AVAILABLE DATA below:

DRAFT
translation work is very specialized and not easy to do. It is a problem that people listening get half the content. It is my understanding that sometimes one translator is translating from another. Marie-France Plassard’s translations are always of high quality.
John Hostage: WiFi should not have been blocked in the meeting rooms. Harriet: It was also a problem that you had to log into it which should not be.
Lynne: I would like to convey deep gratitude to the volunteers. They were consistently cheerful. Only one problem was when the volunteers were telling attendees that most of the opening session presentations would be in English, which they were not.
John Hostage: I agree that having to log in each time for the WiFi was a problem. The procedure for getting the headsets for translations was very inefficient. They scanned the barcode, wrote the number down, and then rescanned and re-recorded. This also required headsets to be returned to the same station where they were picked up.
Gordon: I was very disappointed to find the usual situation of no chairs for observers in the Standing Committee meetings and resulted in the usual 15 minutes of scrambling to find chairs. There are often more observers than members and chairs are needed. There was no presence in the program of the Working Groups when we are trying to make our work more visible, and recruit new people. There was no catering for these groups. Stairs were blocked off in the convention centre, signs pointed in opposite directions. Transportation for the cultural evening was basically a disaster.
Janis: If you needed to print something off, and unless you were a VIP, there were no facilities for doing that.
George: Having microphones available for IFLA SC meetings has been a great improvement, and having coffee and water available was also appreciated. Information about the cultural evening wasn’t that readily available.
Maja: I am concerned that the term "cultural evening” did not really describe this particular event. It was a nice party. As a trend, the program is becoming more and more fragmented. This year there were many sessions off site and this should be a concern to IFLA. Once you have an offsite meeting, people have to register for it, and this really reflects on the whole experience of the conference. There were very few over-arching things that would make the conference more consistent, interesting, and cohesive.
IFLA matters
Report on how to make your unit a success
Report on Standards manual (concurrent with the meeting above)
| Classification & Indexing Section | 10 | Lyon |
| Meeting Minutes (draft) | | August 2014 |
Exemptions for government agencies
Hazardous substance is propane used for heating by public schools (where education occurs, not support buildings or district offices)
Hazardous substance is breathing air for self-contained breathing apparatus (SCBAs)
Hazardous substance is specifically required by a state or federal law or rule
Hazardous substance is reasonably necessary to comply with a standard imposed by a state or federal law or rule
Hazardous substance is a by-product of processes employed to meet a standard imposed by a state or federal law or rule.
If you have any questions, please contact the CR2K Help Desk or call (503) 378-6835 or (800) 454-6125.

End of AVAILABLE DATA.
AVAILABLE DATA below:

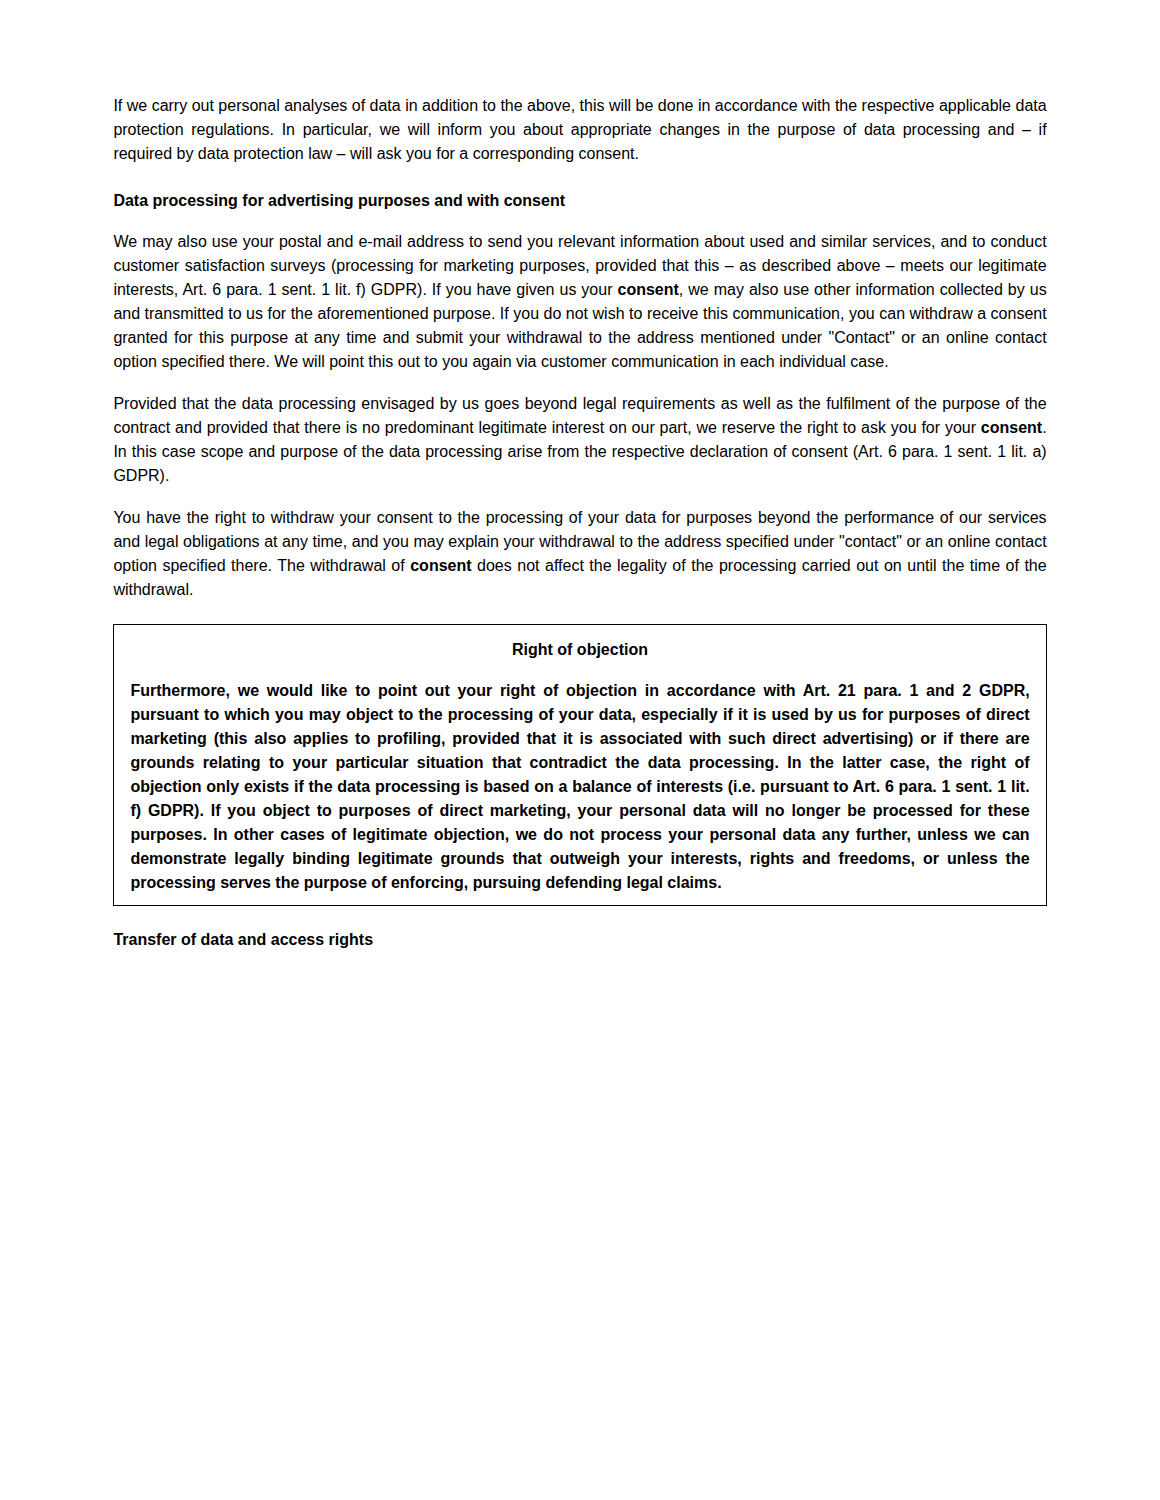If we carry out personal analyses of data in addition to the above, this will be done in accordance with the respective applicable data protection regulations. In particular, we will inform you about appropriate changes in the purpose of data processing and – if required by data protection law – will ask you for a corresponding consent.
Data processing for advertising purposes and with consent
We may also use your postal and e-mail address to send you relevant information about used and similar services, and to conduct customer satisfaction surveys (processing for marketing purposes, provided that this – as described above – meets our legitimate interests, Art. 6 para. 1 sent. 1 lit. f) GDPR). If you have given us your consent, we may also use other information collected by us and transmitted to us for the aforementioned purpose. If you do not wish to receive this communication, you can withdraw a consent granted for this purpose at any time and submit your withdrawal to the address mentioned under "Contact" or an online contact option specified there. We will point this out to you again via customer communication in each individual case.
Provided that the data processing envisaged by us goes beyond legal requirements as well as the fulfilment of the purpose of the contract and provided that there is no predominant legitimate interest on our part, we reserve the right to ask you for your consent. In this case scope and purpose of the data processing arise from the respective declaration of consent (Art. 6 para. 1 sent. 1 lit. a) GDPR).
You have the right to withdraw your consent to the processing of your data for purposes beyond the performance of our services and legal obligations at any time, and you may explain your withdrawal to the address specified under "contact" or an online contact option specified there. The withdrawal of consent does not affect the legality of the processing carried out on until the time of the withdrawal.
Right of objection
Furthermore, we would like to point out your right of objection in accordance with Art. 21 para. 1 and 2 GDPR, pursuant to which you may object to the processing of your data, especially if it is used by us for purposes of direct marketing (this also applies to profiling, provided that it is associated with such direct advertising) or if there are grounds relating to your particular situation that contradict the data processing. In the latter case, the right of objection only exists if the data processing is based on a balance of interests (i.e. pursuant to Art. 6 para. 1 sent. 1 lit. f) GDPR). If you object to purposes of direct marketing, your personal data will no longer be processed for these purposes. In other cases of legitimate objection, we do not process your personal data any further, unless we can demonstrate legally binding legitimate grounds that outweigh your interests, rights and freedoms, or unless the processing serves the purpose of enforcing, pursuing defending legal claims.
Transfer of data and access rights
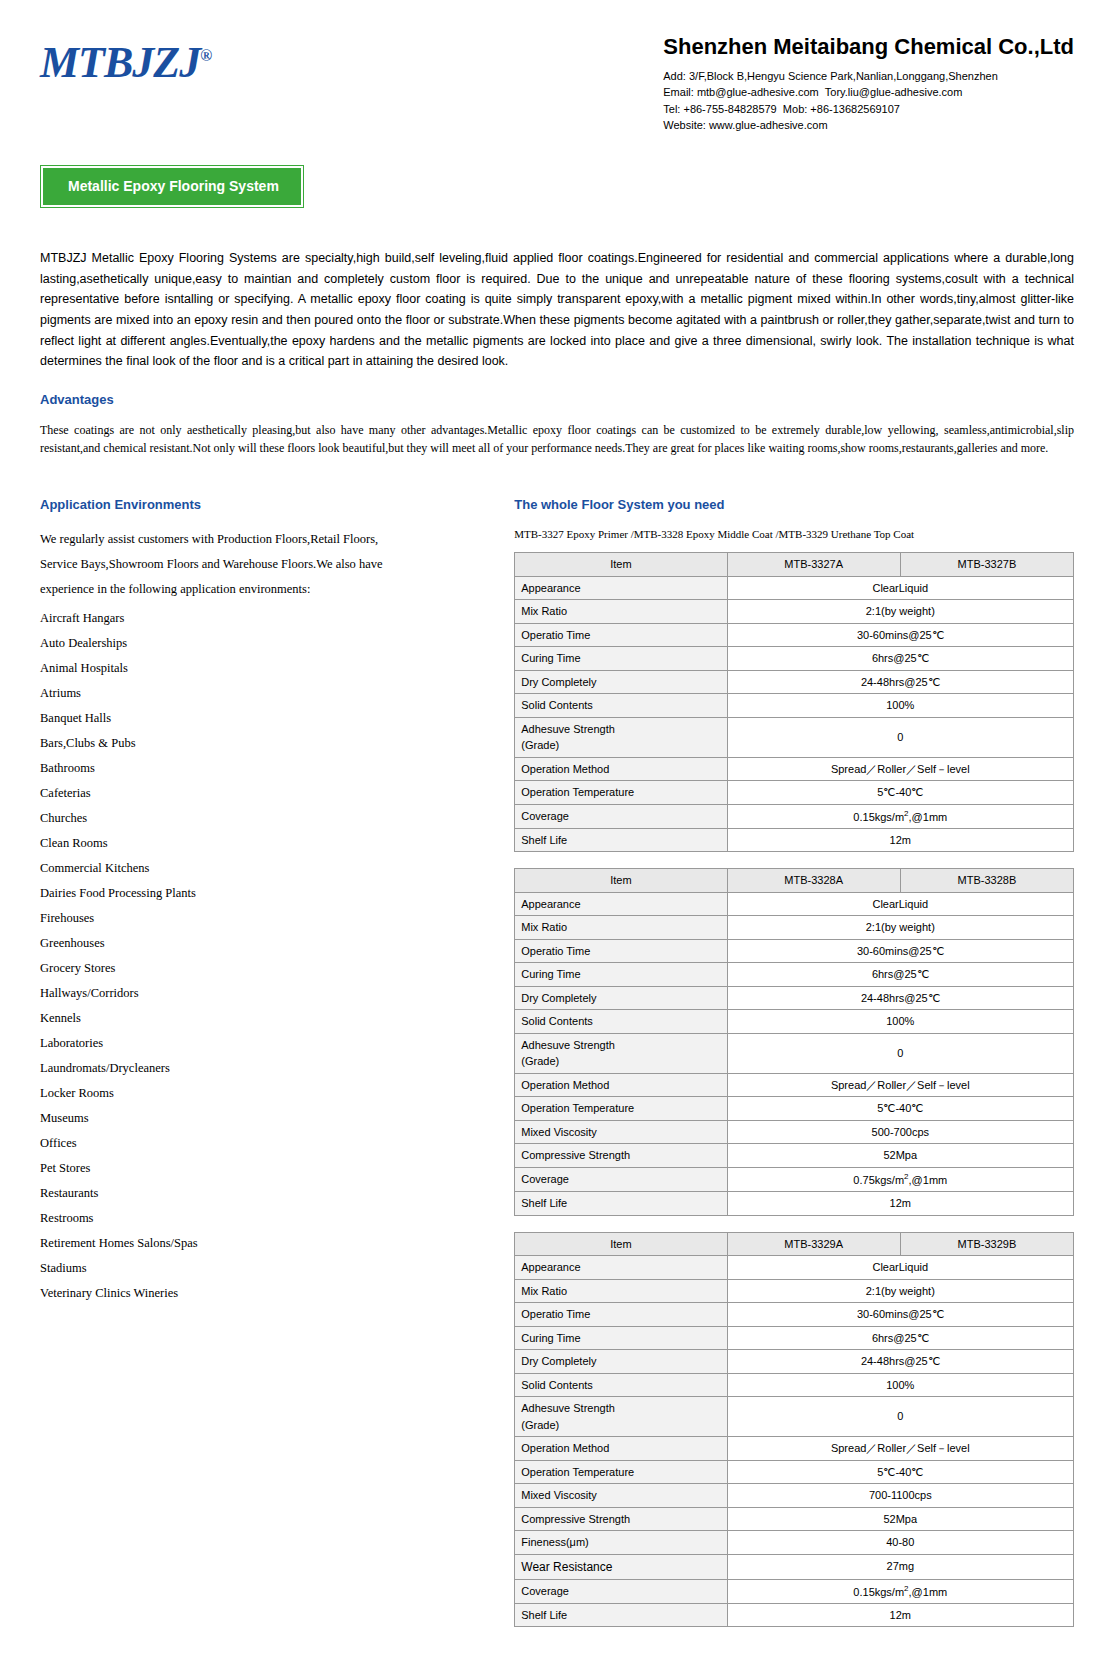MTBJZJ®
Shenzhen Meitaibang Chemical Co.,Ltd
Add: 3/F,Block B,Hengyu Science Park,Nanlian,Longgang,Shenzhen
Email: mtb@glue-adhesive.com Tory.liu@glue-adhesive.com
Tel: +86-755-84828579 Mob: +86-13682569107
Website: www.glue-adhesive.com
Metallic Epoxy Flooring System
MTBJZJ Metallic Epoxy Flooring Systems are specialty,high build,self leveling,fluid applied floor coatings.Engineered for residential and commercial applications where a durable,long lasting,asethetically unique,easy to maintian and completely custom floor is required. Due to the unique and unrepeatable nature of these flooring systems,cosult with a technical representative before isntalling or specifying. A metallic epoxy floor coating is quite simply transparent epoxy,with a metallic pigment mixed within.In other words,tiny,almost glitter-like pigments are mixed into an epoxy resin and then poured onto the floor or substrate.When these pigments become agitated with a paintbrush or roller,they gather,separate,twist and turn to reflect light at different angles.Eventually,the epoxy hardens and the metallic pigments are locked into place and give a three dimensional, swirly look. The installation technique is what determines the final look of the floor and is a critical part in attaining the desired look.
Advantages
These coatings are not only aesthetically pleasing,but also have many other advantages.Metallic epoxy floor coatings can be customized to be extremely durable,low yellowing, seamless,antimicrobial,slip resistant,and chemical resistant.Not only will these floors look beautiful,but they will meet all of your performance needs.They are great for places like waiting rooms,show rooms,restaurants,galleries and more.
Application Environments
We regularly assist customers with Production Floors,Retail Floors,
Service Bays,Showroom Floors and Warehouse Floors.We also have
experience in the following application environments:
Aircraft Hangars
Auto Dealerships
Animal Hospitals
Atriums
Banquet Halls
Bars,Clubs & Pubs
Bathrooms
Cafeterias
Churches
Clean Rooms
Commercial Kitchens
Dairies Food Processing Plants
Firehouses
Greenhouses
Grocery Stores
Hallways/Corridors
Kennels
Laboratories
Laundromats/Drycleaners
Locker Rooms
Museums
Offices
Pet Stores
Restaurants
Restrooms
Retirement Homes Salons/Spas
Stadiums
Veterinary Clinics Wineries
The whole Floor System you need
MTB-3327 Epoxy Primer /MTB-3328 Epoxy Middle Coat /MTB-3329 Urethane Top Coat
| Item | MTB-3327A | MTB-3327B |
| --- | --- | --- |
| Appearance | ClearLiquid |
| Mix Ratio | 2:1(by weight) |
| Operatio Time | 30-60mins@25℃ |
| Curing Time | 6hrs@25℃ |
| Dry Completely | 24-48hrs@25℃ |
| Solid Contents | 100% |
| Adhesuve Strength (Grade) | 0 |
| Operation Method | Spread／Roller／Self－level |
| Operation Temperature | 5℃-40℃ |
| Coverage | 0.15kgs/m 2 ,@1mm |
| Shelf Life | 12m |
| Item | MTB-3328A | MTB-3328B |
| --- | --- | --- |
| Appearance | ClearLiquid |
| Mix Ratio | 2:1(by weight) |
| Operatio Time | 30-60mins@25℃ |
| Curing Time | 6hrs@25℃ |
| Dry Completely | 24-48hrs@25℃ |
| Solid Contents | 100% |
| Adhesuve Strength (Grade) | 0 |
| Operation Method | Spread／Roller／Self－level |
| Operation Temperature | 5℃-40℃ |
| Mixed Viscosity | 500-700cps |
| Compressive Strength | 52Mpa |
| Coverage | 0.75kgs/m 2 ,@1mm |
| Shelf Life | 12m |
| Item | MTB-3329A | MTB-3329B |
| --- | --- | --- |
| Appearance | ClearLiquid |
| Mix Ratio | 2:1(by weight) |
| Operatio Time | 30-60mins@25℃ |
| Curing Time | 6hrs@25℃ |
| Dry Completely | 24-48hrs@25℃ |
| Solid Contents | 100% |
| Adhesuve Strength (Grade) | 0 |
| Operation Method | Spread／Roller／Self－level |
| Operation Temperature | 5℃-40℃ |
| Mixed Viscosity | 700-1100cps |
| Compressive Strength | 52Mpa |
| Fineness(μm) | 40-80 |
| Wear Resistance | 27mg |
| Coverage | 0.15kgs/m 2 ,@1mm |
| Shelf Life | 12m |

End of AVAILABLE DATA.
AVAILABLE DATA below:

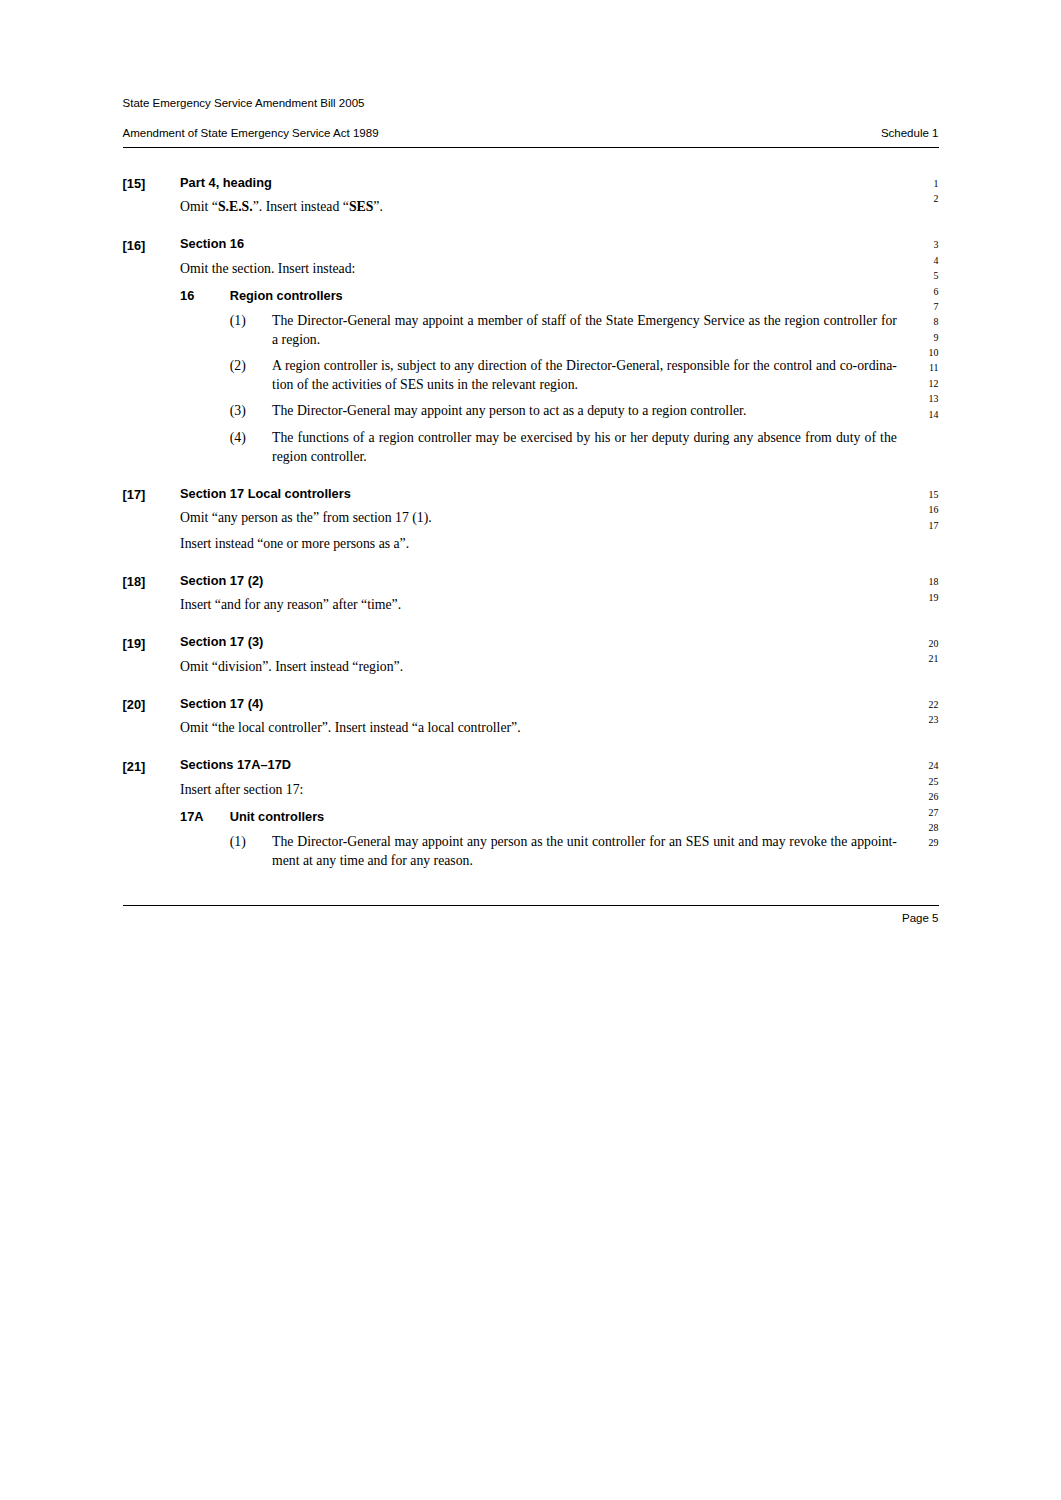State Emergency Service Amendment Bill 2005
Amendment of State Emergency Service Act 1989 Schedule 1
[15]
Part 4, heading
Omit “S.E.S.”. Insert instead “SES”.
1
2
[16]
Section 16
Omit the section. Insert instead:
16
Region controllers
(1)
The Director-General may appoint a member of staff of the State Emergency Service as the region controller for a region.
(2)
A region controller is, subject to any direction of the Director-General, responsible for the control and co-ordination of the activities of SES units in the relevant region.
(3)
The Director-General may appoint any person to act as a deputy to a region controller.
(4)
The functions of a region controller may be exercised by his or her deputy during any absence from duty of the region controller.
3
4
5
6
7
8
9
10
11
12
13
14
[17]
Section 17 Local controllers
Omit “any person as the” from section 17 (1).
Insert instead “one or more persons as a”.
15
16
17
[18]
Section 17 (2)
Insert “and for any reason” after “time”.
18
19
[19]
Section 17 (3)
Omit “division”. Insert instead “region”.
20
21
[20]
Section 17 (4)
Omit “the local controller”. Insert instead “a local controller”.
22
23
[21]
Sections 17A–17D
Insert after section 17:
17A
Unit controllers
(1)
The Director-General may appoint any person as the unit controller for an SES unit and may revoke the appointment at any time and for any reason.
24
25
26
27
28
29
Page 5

End of AVAILABLE DATA.

Where does the word "rights" occur in the data? Copy every line that has it.

Furthermore, we would like to point out your right of objection in accordance with Art. 21 para. 1 and 2 GDPR, pursuant to which you may object to the processing of your data, especially if it is used by us for purposes of direct marketing (this also applies to profiling, provided that it is associated with such direct advertising) or if there are grounds relating to your particular situation that contradict the data processing. In the latter case, the right of objection only exists if the data processing is based on a balance of interests (i.e. pursuant to Art. 6 para. 1 sent. 1 lit. f) GDPR). If you object to purposes of direct marketing, your personal data will no longer be processed for these purposes. In other cases of legitimate objection, we do not process your personal data any further, unless we can demonstrate legally binding legitimate grounds that outweigh your interests, rights and freedoms, or unless the processing serves the purpose of enforcing, pursuing defending legal claims.
Transfer of data and access rights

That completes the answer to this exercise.